#### [WHAT TO WORK ON]
Reproduce every line of the entries below with no changes at all.

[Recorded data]
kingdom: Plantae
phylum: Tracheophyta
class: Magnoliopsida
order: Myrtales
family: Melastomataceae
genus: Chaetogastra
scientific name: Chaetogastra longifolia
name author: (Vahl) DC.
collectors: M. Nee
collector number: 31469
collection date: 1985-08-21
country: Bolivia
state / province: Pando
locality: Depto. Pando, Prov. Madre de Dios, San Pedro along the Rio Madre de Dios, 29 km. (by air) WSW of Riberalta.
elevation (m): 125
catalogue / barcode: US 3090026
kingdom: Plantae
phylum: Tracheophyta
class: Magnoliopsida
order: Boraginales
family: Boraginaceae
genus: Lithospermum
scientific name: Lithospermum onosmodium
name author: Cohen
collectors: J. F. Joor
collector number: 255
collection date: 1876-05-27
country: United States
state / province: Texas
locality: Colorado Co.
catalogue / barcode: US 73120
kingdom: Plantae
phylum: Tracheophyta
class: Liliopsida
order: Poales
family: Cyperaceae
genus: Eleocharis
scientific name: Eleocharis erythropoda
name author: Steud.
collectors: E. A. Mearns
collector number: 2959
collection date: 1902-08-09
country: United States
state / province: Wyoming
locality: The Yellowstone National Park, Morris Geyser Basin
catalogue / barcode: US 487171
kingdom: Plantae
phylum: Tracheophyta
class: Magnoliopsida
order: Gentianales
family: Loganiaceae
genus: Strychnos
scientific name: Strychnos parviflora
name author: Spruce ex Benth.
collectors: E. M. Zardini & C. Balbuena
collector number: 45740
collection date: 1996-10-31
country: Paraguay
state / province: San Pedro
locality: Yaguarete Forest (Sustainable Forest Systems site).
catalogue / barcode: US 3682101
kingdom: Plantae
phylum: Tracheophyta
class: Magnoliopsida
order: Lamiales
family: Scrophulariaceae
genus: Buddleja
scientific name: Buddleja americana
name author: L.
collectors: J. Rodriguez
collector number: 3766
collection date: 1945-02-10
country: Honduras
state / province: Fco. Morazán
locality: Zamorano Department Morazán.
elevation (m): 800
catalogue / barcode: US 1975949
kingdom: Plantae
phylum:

#### [ANSWER IN FULL]
kingdom: Plantae
phylum: Tracheophyta
class: Magnoliopsida
order: Myrtales
family: Melastomataceae
genus: Chaetogastra
scientific name: Chaetogastra longifolia
name author: (Vahl) DC.
collectors: M. Nee
collector number: 31469
collection date: 1985-08-21
country: Bolivia
state / province: Pando
locality: Depto. Pando, Prov. Madre de Dios, San Pedro along the Rio Madre de Dios, 29 km. (by air) WSW of Riberalta.
elevation (m): 125
catalogue / barcode: US 3090026
kingdom: Plantae
phylum: Tracheophyta
class: Magnoliopsida
order: Boraginales
family: Boraginaceae
genus: Lithospermum
scientific name: Lithospermum onosmodium
name author: Cohen
collectors: J. F. Joor
collector number: 255
collection date: 1876-05-27
country: United States
state / province: Texas
locality: Colorado Co.
catalogue / barcode: US 73120
kingdom: Plantae
phylum: Tracheophyta
class: Liliopsida
order: Poales
family: Cyperaceae
genus: Eleocharis
scientific name: Eleocharis erythropoda
name author: Steud.
collectors: E. A. Mearns
collector number: 2959
collection date: 1902-08-09
country: United States
state / province: Wyoming
locality: The Yellowstone National Park, Morris Geyser Basin
catalogue / barcode: US 487171
kingdom: Plantae
phylum: Tracheophyta
class: Magnoliopsida
order: Gentianales
family: Loganiaceae
genus: Strychnos
scientific name: Strychnos parviflora
name author: Spruce ex Benth.
collectors: E. M. Zardini & C. Balbuena
collector number: 45740
collection date: 1996-10-31
country: Paraguay
state / province: San Pedro
locality: Yaguarete Forest (Sustainable Forest Systems site).
catalogue / barcode: US 3682101
kingdom: Plantae
phylum: Tracheophyta
class: Magnoliopsida
order: Lamiales
family: Scrophulariaceae
genus: Buddleja
scientific name: Buddleja americana
name author: L.
collectors: J. Rodriguez
collector number: 3766
collection date: 1945-02-10
country: Honduras
state / province: Fco. Morazán
locality: Zamorano Department Morazán.
elevation (m): 800
catalogue / barcode: US 1975949
kingdom: Plantae
phylum:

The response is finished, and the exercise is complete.